Throughout the appeal process, you should file weekly claims for unemployment benefits, look for work, and keep records of your job search, just as you would if your application for benefits had been granted. This may seem like a waste of time, but it’s not. If you win your appeal, you will be entitled to benefits retroactively from the time your application should have been accepted – but only if you’ve been following the usual rules to receive benefits.
Once you file your appeal, the Appeals Tribunal will schedule a hearing. Most hearings are initially scheduled to be heard by phone. However, you have the right to request an in-person hearing, if you wish. You’ll receive a written Notice of Hearing, which will provide the date and time of your hearing, as well as information on how to prepare.
At the hearing, the Tribunal will ask questions, review documents, and make a decision on your appeal. Your employer will also likely attend the hearing and may be represented by an attorney. You may hire an attorney to represent you, too.

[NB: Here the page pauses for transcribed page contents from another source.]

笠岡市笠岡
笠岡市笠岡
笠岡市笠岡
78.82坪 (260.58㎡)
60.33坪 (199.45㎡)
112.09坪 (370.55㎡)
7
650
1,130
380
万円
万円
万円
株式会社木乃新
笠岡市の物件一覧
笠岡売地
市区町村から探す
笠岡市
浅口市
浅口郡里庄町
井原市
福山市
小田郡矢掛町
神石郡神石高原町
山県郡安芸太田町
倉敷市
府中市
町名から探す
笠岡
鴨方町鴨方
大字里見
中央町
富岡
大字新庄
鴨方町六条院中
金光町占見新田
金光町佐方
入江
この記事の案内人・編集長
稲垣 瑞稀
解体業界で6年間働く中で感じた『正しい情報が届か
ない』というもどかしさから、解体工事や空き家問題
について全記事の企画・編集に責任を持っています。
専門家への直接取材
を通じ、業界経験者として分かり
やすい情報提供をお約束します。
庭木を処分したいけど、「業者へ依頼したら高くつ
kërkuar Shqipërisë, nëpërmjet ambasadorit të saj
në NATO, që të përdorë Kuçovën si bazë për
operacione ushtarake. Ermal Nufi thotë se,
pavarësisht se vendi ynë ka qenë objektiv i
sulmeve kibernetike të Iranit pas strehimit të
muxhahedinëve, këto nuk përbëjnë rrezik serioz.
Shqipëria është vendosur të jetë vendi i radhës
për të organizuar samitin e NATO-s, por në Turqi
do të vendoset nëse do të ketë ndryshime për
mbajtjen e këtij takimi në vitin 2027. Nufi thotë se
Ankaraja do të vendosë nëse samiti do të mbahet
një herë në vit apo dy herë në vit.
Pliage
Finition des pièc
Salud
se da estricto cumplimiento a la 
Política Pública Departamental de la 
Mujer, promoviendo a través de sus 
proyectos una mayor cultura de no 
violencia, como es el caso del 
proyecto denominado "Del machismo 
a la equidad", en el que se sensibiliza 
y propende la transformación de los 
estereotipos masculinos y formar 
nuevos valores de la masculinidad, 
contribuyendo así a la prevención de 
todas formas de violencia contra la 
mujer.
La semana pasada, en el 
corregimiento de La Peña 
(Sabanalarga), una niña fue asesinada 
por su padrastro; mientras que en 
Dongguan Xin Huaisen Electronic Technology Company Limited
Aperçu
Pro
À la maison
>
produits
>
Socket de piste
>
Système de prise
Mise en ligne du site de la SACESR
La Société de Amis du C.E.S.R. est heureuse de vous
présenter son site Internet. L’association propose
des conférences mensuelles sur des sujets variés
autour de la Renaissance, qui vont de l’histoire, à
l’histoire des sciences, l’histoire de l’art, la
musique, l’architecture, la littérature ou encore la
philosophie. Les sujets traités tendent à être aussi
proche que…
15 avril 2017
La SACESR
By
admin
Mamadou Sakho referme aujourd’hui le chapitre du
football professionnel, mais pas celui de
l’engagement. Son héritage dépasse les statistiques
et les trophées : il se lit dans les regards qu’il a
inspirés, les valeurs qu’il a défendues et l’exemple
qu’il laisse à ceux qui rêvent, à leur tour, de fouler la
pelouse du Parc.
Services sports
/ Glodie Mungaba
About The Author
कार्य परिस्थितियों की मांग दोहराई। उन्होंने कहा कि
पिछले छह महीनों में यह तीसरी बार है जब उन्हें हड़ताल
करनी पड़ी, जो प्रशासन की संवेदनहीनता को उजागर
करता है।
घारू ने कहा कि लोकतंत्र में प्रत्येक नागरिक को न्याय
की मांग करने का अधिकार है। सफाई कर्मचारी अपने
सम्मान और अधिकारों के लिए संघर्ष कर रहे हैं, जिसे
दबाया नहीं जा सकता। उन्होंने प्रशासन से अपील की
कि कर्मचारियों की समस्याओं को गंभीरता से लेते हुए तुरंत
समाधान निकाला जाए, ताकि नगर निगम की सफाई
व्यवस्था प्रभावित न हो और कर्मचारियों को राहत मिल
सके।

You should be prepared to present all of the evidence that shows that you should have received unemployment benefits. If there is a dispute over why you were fired, for example, you should submit any documents you have to prove that you were not fired for misconduct, such as a separation notice indicating you are being laid off for lack of work. You may also want to present witnesses who can support your side of the story, such as a coworker who was laid off at the same time and was given the same information as you. The hearing notice will explain how to get copies of your documents to the Tribunal before the hearing.
During the hearing, make sure you are ready on time, with your documents and any witnesses you want to present. Make sure to answer all of the Tribunal’s questions thoughtfully and carefully. You have the right to question your employer’s witnesses, and your employer has the right to question you and your witnesses. Once all of the evidence has been heard, you will have a chance to make a closing argument. Make sure to state all of the reasons why you believe you are entitled to benefits.

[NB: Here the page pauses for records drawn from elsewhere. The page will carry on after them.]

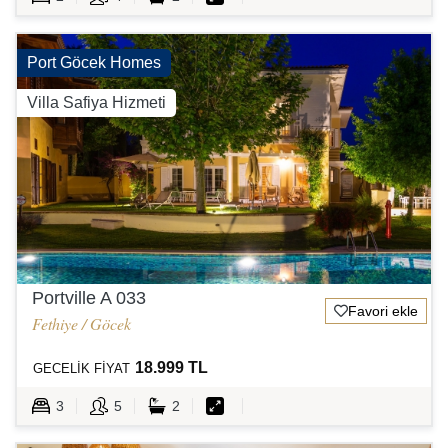
Port Göcek Homes
Villa Safiya Hizmeti
Portville A 033
Favori ekle
Fethiye / Göcek
18.999 TL
GECELİK FİYAT
3
5
2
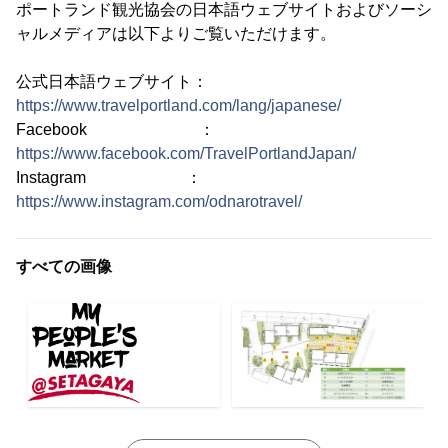
ポートランド観光協会の日本語ウェブサイトおよびソーシ
ャルメディアは以下よりご覧いただけます。
公式日本語ウェブサイト：
https://www.travelportland.com/lang/japanese/
Facebook ：
https://www.facebook.com/TravelPortlandJapan/
Instagram ：
https://www.instagram.com/odnarotravel/
すべての画像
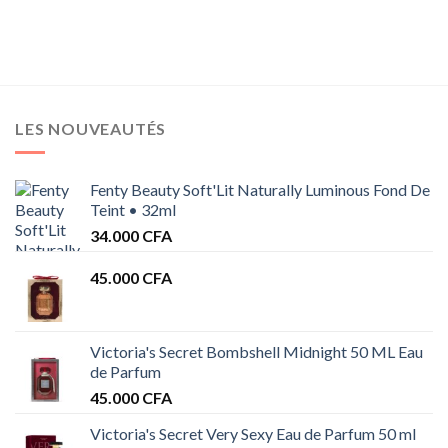
25.000 CFA.
20.000 CFA.
LES NOUVEAUTÉS
Fenty Beauty Soft'Lit Naturally Luminous Fond De
Teint • 32ml
34.000
CFA
45.000
CFA
Victoria's Secret Bombshell Midnight 50 ML Eau
de Parfum
45.000
CFA
Victoria's Secret Very Sexy Eau de Parfum 50 ml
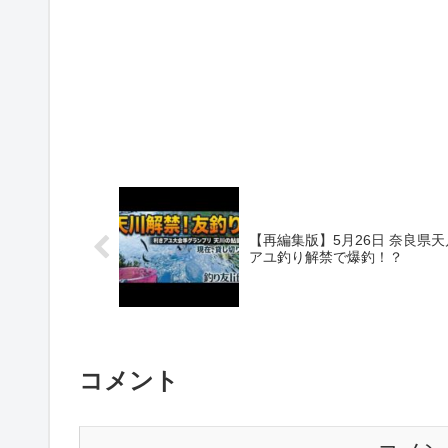
【再編集版】5月26日 奈良県天
アユ釣り解禁で爆釣！？
コメント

After the hearing, the Tribunal will issue a written decision, stating whether you should receive benefits. You will get the decision in the mail. If you win your appeal, you don’t have to do anything further.
If you lose your appeal, you can file an appeal with the Missouri Labor and Industrial Relations Commission. You have 30 days from the mailing date of the Tribunal's decision to file this appeal.

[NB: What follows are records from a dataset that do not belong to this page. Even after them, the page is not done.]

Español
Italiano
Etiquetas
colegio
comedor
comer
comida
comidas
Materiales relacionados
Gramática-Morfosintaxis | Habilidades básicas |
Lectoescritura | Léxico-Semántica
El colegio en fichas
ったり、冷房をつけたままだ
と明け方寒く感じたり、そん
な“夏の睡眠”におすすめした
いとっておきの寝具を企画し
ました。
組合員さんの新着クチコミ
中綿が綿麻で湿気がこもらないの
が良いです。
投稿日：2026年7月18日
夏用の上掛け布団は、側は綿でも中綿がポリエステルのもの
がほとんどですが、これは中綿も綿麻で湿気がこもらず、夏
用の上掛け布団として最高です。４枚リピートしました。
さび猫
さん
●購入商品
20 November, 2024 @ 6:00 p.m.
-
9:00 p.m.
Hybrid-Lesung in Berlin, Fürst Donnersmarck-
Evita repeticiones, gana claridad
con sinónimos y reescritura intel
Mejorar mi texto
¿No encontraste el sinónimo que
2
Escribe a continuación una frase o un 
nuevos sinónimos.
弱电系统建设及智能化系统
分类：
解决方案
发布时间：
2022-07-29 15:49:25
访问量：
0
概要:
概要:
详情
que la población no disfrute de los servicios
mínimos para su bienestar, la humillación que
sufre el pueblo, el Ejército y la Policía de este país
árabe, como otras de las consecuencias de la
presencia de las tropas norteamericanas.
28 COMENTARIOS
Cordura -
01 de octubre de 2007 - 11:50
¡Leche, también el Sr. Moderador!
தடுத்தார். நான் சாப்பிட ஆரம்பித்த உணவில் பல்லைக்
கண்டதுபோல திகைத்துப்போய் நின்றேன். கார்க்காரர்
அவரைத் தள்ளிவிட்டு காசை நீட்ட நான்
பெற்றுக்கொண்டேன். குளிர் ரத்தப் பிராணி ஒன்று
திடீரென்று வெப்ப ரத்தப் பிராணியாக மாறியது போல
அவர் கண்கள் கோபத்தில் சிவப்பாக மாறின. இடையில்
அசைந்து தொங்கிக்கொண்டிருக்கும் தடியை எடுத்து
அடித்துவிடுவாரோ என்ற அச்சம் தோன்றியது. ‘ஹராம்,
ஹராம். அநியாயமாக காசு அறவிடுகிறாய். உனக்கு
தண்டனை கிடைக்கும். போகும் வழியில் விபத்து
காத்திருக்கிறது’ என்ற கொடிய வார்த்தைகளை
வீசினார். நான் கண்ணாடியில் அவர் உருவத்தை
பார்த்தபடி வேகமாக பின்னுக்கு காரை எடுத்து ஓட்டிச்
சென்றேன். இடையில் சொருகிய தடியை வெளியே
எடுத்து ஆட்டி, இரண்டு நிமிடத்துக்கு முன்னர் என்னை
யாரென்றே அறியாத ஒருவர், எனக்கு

If the second appeal doesn’t go your way, you may appeal to the Missouri Court of Appeals.
If you are considering an appeal, review the helpful information at the website of the Unemployment Appeals Tribunal. It includes deadlines, information on preparing for the hearing, links to forms, and more.
You may also want to consider hiring an attorney to help you with your appeal. Your employer may have an attorney at the hearing. If so, having a lawyer on your side will help even the odds. An attorney can question witnesses, help you decide what evidence would be most helpful, and present legal arguments about why you should have been awarded unemployment benefits.
However, you’ll have to consider whether the cost of hiring an attorney is worth what you might win in benefits. An attorney should be willing to meet with you for a quick consultation to review your case, explain your chances of winning the appeal, and talk about fees. If you have a strong case and the fees are reasonable, it might make sense to hire a lawyer to represent you.